WORK TASK:
Establish how many lines in the records below include the word "root"; respond with that number only.

DATA TO EXAMINE:
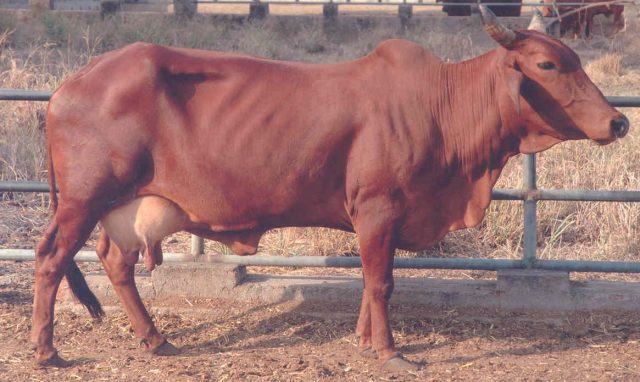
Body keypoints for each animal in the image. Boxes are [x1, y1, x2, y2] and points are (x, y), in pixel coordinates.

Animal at [32, 5, 628, 370]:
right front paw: (389, 351)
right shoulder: (379, 208)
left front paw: (365, 340)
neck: (443, 106)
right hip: (83, 200)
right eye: (547, 63)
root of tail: (71, 82)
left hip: (123, 206)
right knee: (51, 258)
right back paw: (47, 350)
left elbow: (370, 281)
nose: (619, 121)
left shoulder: (378, 218)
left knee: (115, 261)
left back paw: (156, 339)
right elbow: (382, 283)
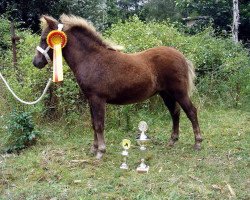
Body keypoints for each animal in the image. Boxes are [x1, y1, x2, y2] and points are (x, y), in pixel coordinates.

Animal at [33, 14, 202, 159]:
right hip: (166, 94)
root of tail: (181, 56)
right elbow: (94, 124)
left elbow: (99, 125)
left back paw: (198, 143)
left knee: (191, 112)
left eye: (44, 38)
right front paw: (94, 148)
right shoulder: (90, 100)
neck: (91, 59)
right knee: (175, 113)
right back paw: (172, 141)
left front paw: (101, 151)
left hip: (179, 92)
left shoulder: (98, 99)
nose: (36, 62)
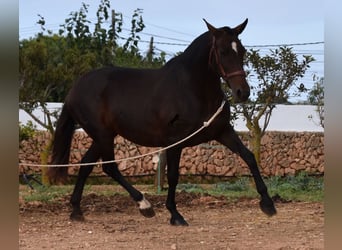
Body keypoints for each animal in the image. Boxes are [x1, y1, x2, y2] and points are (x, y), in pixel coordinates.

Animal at [48, 18, 276, 226]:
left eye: (242, 50)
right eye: (222, 51)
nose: (242, 92)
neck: (192, 90)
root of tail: (75, 89)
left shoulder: (222, 131)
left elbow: (249, 157)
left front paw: (268, 204)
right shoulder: (174, 141)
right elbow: (173, 176)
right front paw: (175, 215)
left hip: (103, 136)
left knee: (86, 165)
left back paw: (77, 210)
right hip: (102, 135)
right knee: (109, 168)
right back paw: (144, 205)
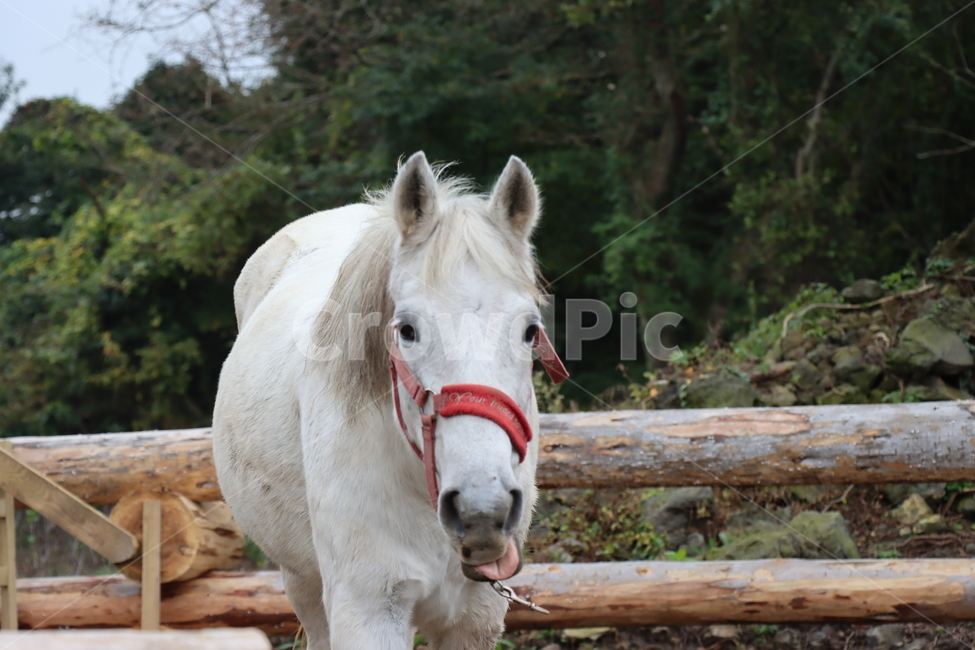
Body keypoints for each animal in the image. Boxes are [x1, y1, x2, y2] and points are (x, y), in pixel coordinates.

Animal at [212, 152, 566, 649]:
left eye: (531, 331)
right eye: (407, 330)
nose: (481, 507)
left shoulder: (475, 617)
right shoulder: (368, 609)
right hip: (302, 582)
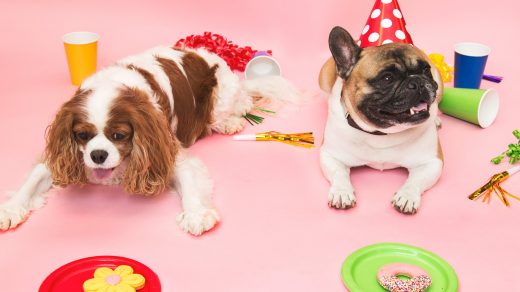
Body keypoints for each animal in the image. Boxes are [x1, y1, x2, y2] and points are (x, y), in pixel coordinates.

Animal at [0, 46, 298, 236]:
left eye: (119, 135)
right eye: (82, 135)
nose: (97, 155)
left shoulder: (165, 149)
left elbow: (190, 182)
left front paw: (196, 214)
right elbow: (35, 176)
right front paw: (11, 208)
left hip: (220, 99)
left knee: (238, 106)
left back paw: (229, 122)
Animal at [320, 27, 442, 213]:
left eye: (425, 70)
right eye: (387, 78)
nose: (417, 81)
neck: (381, 133)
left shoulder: (432, 162)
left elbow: (416, 180)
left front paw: (407, 196)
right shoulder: (330, 155)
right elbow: (339, 173)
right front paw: (341, 192)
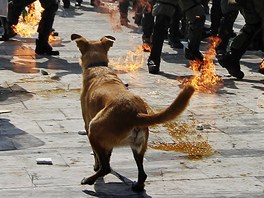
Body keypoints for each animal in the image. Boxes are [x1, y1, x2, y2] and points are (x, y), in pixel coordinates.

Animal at [71, 34, 195, 192]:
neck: (98, 66)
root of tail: (135, 114)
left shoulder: (87, 125)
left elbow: (99, 158)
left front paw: (95, 167)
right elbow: (108, 154)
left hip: (93, 129)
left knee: (106, 167)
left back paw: (89, 180)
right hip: (138, 147)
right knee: (142, 174)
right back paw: (137, 186)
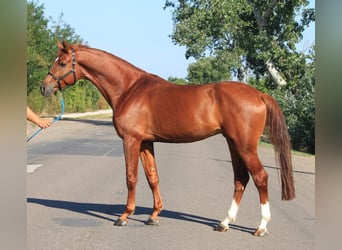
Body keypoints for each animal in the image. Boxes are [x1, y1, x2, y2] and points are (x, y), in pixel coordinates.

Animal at [41, 41, 296, 236]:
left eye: (62, 63)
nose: (44, 87)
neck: (129, 89)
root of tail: (259, 94)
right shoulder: (146, 142)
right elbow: (152, 177)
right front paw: (154, 215)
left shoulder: (131, 140)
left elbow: (131, 177)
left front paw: (124, 215)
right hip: (233, 144)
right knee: (241, 179)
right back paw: (224, 223)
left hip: (245, 146)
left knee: (260, 177)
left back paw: (261, 227)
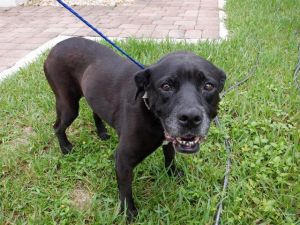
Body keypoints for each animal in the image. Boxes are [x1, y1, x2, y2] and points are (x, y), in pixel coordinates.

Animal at [44, 37, 225, 220]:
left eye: (208, 86)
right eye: (166, 86)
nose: (190, 118)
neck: (150, 111)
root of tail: (56, 47)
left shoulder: (168, 141)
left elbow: (170, 158)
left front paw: (173, 175)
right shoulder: (123, 159)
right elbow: (125, 191)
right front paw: (129, 213)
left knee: (95, 112)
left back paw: (102, 133)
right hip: (68, 105)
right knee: (57, 126)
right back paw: (65, 148)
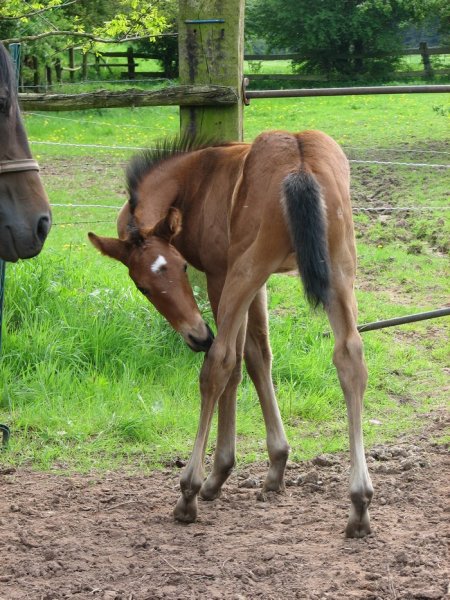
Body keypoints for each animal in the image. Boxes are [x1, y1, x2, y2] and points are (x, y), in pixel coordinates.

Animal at [89, 131, 374, 540]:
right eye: (143, 286)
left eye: (182, 266)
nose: (197, 336)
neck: (196, 180)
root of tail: (300, 160)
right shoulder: (263, 285)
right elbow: (259, 358)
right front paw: (276, 466)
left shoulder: (220, 274)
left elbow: (235, 364)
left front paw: (220, 472)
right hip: (338, 270)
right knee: (350, 356)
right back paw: (359, 504)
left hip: (246, 268)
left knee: (218, 362)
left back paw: (189, 492)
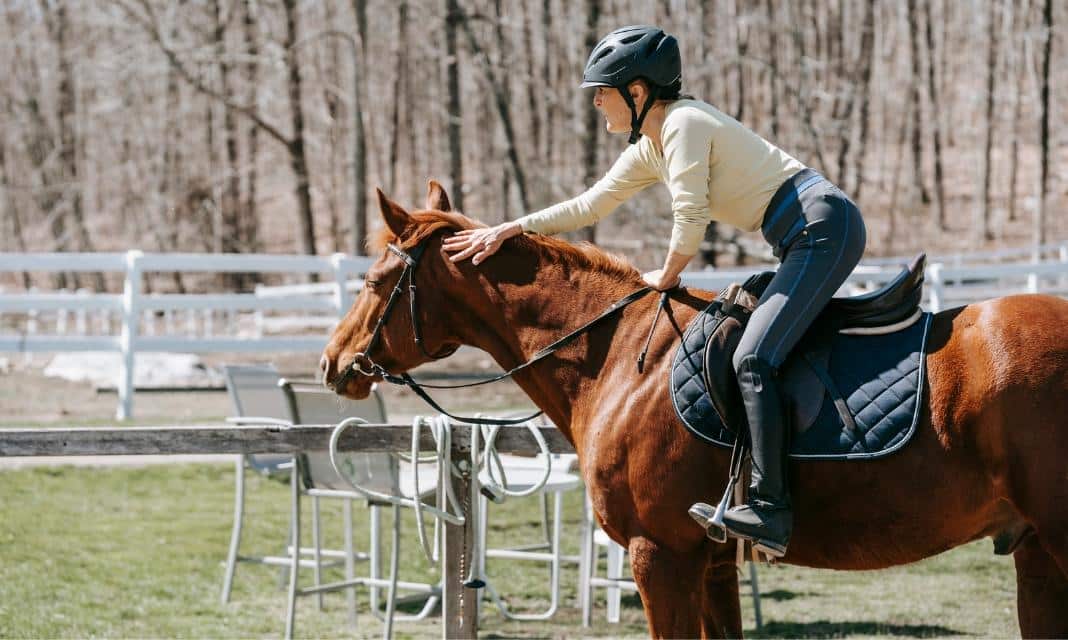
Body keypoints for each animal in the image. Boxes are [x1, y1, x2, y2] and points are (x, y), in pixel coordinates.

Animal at [322, 182, 1068, 636]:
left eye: (375, 281)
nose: (332, 363)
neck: (620, 356)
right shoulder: (710, 564)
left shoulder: (660, 556)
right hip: (1036, 553)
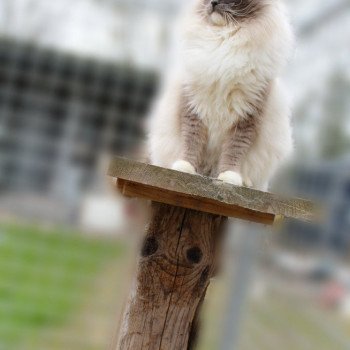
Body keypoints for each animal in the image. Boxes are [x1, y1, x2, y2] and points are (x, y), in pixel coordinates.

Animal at [147, 0, 292, 191]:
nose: (214, 2)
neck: (222, 41)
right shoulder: (193, 108)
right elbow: (191, 143)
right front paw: (184, 168)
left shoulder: (246, 118)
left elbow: (233, 151)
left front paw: (229, 178)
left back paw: (244, 181)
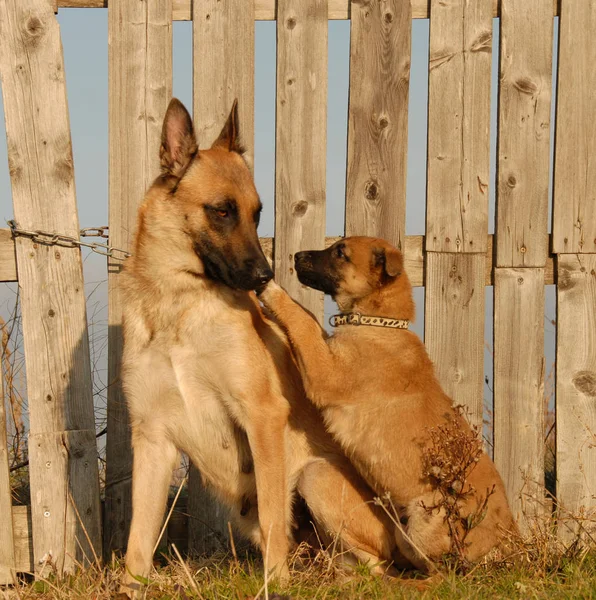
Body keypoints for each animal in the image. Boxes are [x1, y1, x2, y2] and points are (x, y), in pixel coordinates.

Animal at [120, 103, 400, 596]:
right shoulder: (152, 438)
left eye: (257, 213)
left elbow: (273, 517)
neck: (178, 304)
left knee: (369, 563)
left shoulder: (262, 415)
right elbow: (139, 538)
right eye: (221, 211)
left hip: (314, 476)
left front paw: (276, 584)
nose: (265, 277)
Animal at [260, 237, 516, 568]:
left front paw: (271, 290)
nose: (296, 255)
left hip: (420, 516)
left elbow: (303, 320)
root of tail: (509, 533)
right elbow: (312, 322)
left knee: (437, 569)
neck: (380, 323)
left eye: (340, 253)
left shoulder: (325, 374)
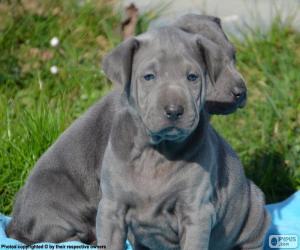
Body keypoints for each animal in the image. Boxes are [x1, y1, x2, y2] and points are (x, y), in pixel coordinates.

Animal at [96, 25, 270, 250]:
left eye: (192, 77)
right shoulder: (111, 209)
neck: (155, 153)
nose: (174, 110)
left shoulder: (196, 212)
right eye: (149, 77)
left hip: (254, 209)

EXPECTED ANSWER:
8